The United Nations recently launched a website on Sustainable Development Goal 1, the elimination of poverty in all its forms. The United Nations Development Program (UNDP) explains,

“Poverty isn’t just a lack of money. It’s a trap. It’s poor health, sub-standard or no education, and lack of political power. It’s dangerous – it often comes with unsafe housing and perilous working conditions. It’s unfair. The poor aren’t treated equally under justice systems and their healthcare is inferior.”

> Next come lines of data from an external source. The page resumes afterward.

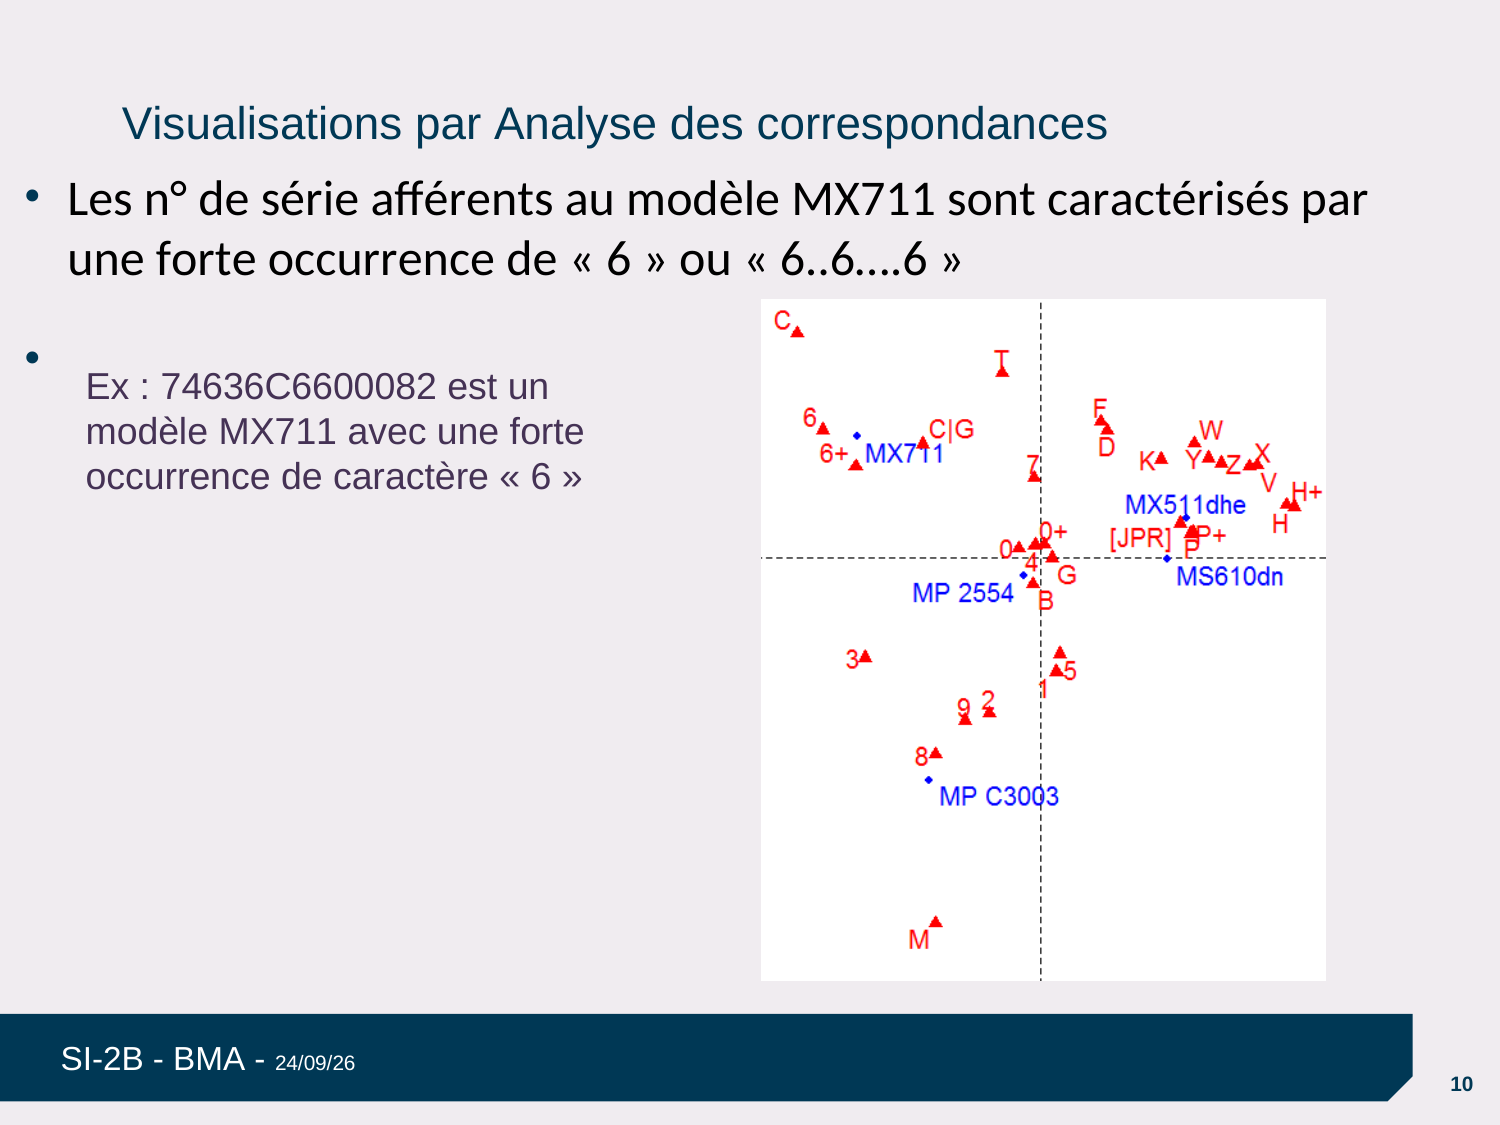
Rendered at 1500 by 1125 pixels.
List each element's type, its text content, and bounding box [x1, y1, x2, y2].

picture [761, 299, 1326, 981]
list Les n° de série afférents au modèle MX711 sont caractérisés par une forte occurrence de « 6 » ou « 6..6….6 » [23, 165, 1382, 990]
text_box Ex : 74636C6600082 est un modèle MX711 avec une forte occurrence de caractère « 6 » [70, 354, 662, 505]
title Visualisations par Analyse des correspondances [121, 68, 1438, 180]
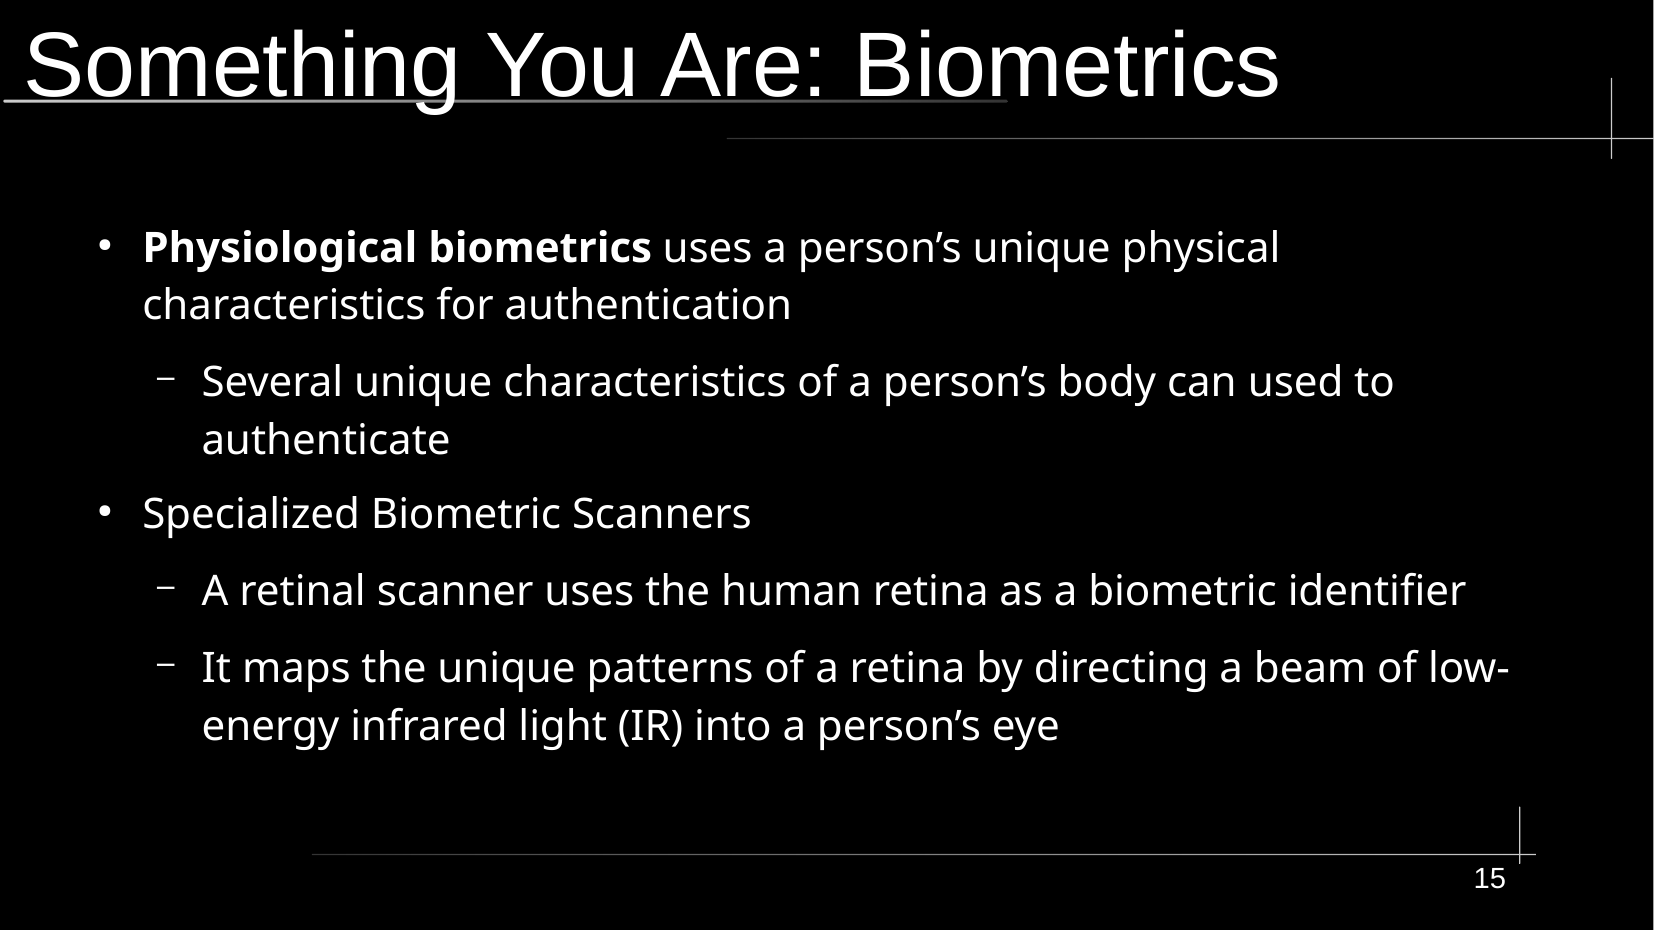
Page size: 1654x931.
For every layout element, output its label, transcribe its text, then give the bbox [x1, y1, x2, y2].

list Physiological biometrics uses a person’s unique physical characteristics for authentication Several unique characteristics of a person’s body can used to authenticate Specialized Biometric Scanners A retinal scanner uses the human retina as a biometric identifier It maps the unique patterns of a retina by directing a beam of low-energy infrared light (IR) into a person’s eye [82, 217, 1571, 758]
title Something You Are: Biometrics [23, 11, 1589, 119]
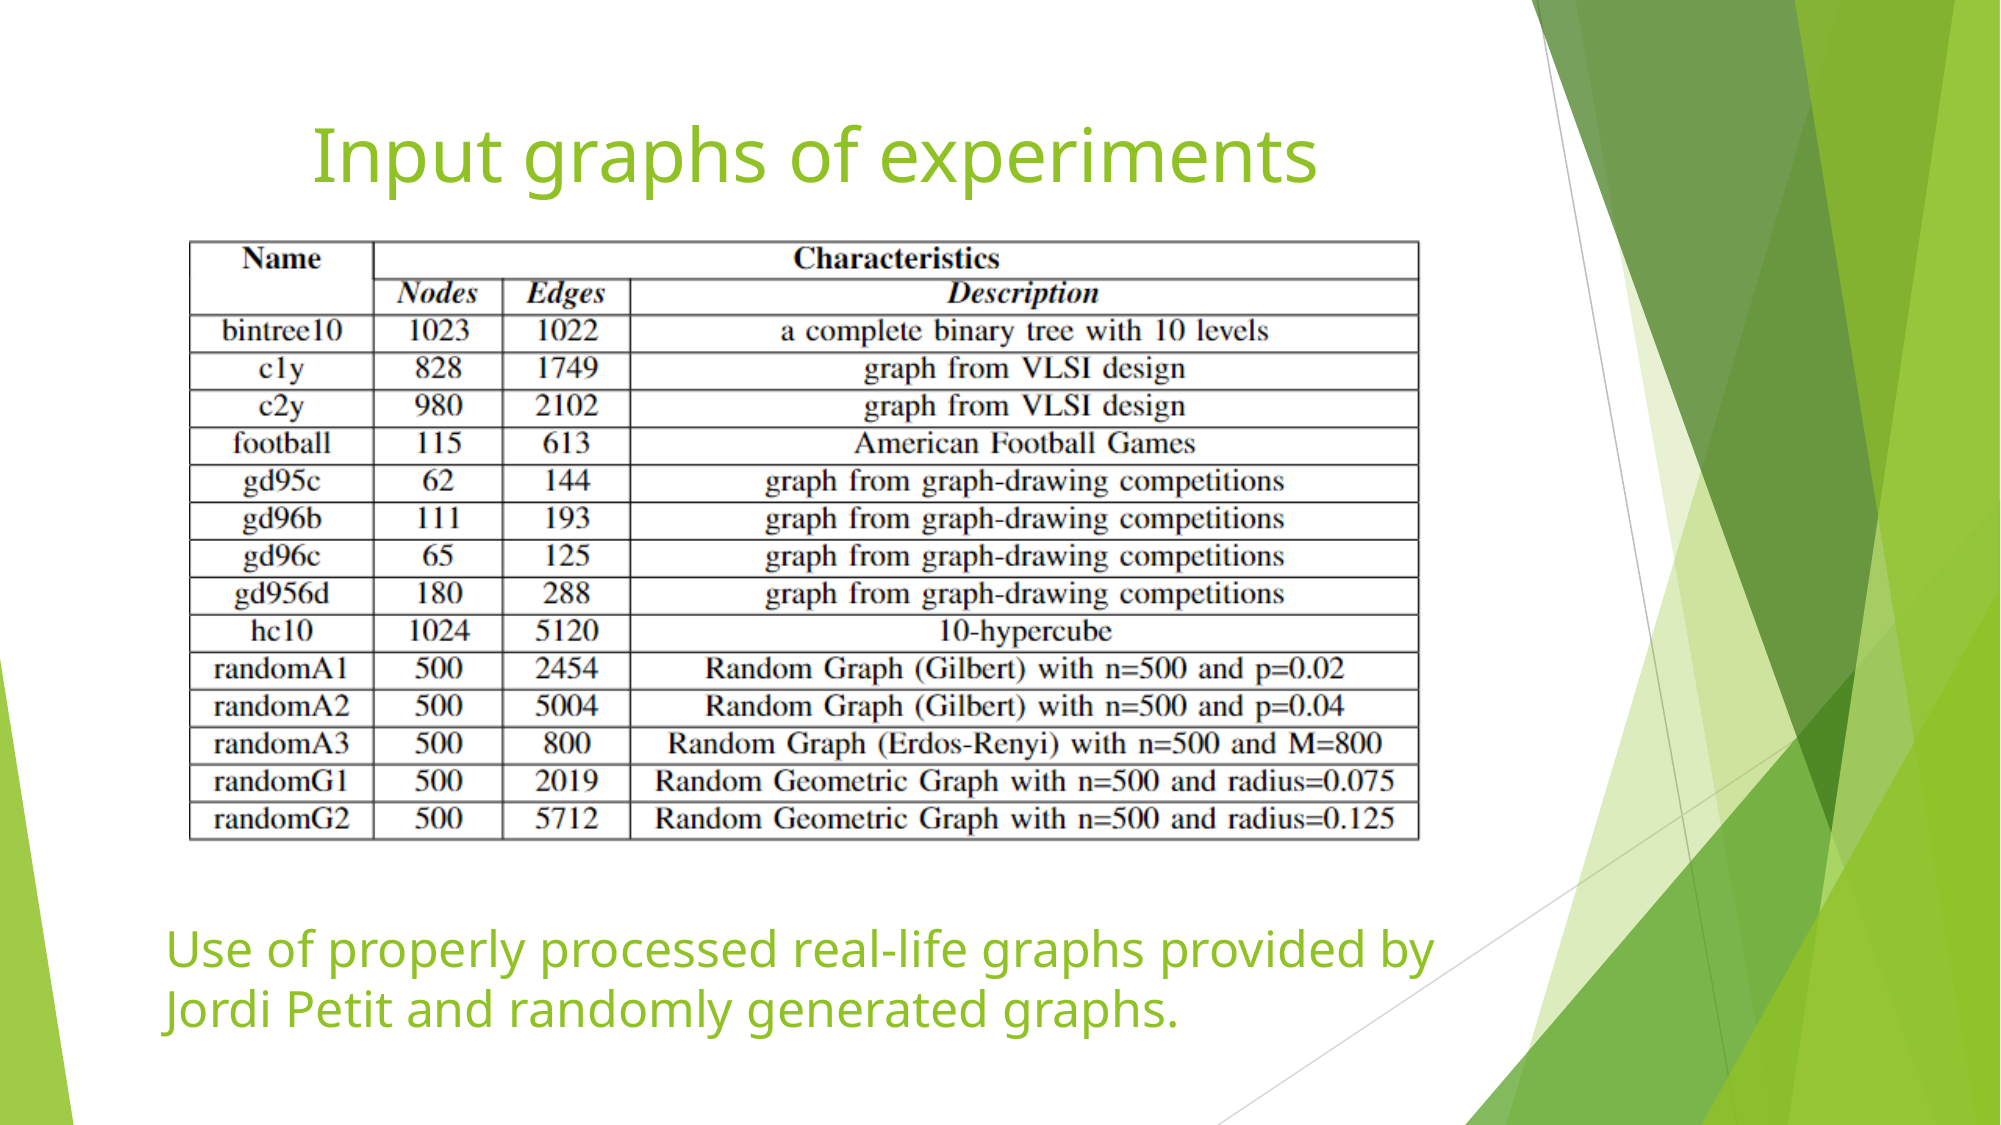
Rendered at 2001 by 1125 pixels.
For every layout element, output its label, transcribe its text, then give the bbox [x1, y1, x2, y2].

picture [189, 239, 1429, 846]
text_box Use of properly processed real-life graphs provided by Jordi Petit and randomly generated graphs. [150, 909, 1483, 1046]
title Input graphs of experiments [111, 99, 1522, 317]
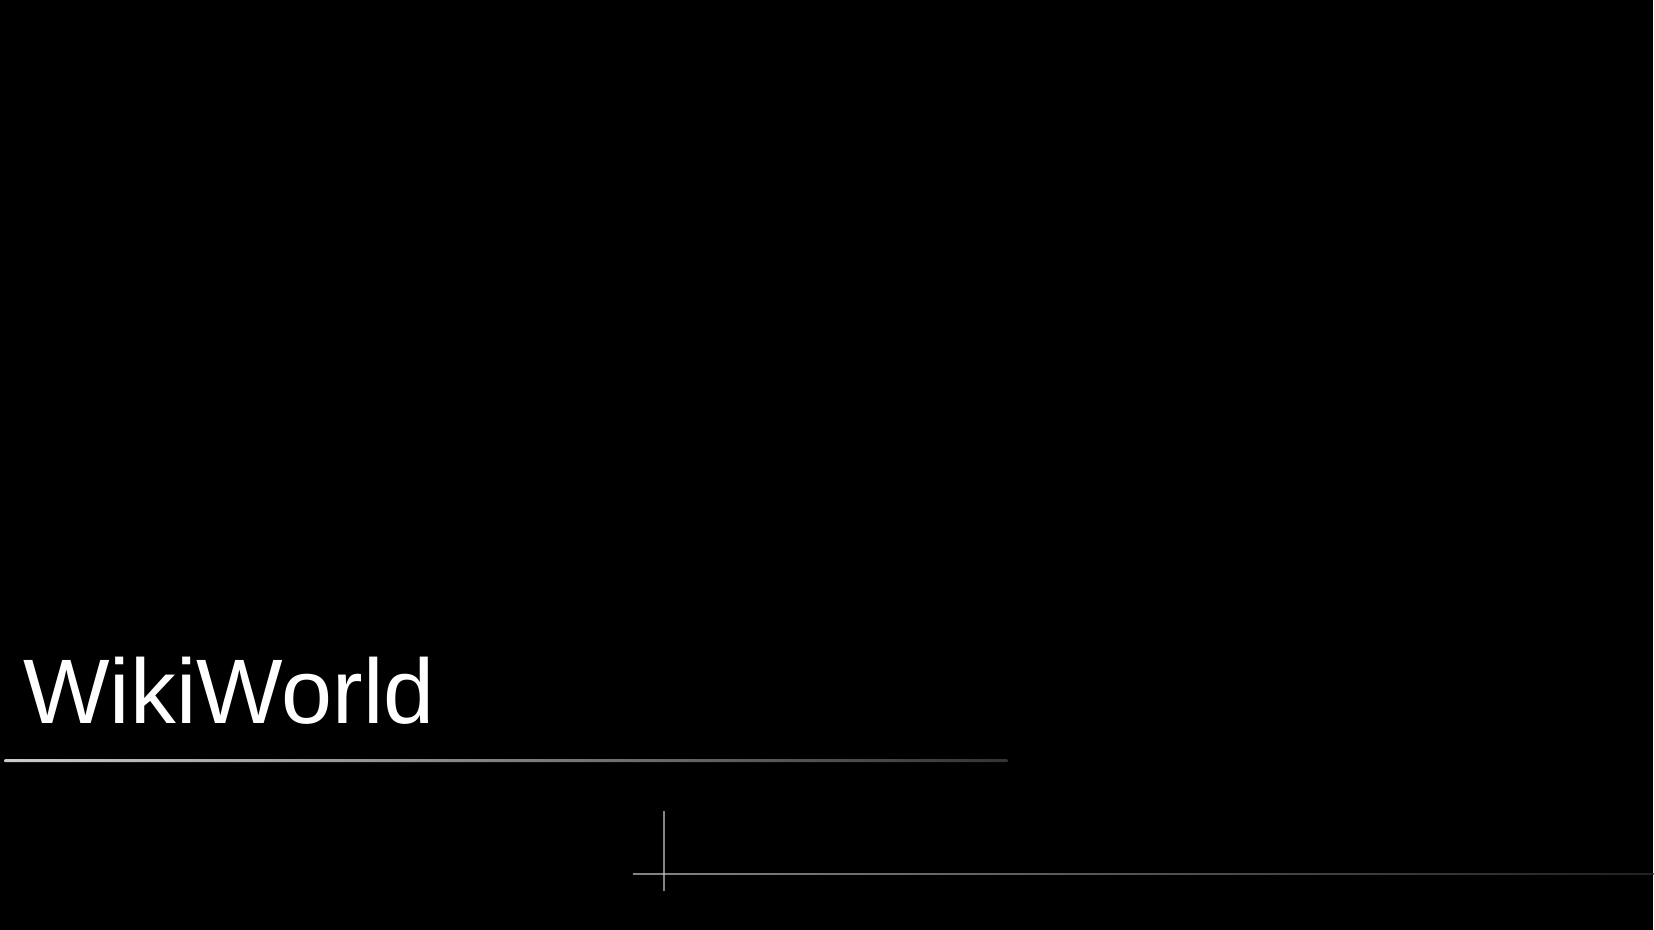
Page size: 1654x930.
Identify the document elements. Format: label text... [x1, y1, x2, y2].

These words reflect our experience. As survivors, we have found that escaping the cycle of human trafficking trauma is lifelong. We continue to struggle with the emotional and psychological effects of our trauma. Some of us fight for justice, but we find that justice is on paper only. Survivors confront cultural and language barriers. Many are cheated. As survivors, we continue to fight while healing from trauma, often functioning in a language that is not our own, making do with little or no resources, and facing poverty and poor housing conditions.

But there is hope. Poverty is a choice. U.S. policymakers could choose to eliminate poverty. As Nelson Mandela said, “Poverty is not accident. Like slavery and apartheid, it is man-made and can be removed by the actions of human beings.”

And we plan to push them to do precisely that.

Evelyn Chumbow is the Operations Director and Survivor Leadership Director of the Human Trafficking Legal Center. Fainess Lipenga is a former staff member of the Human Trafficking Legal Center and a current member of the White House Advisory Council on Human Trafficking. Nat Paul is a consultant to the Human Trafficking Legal Center.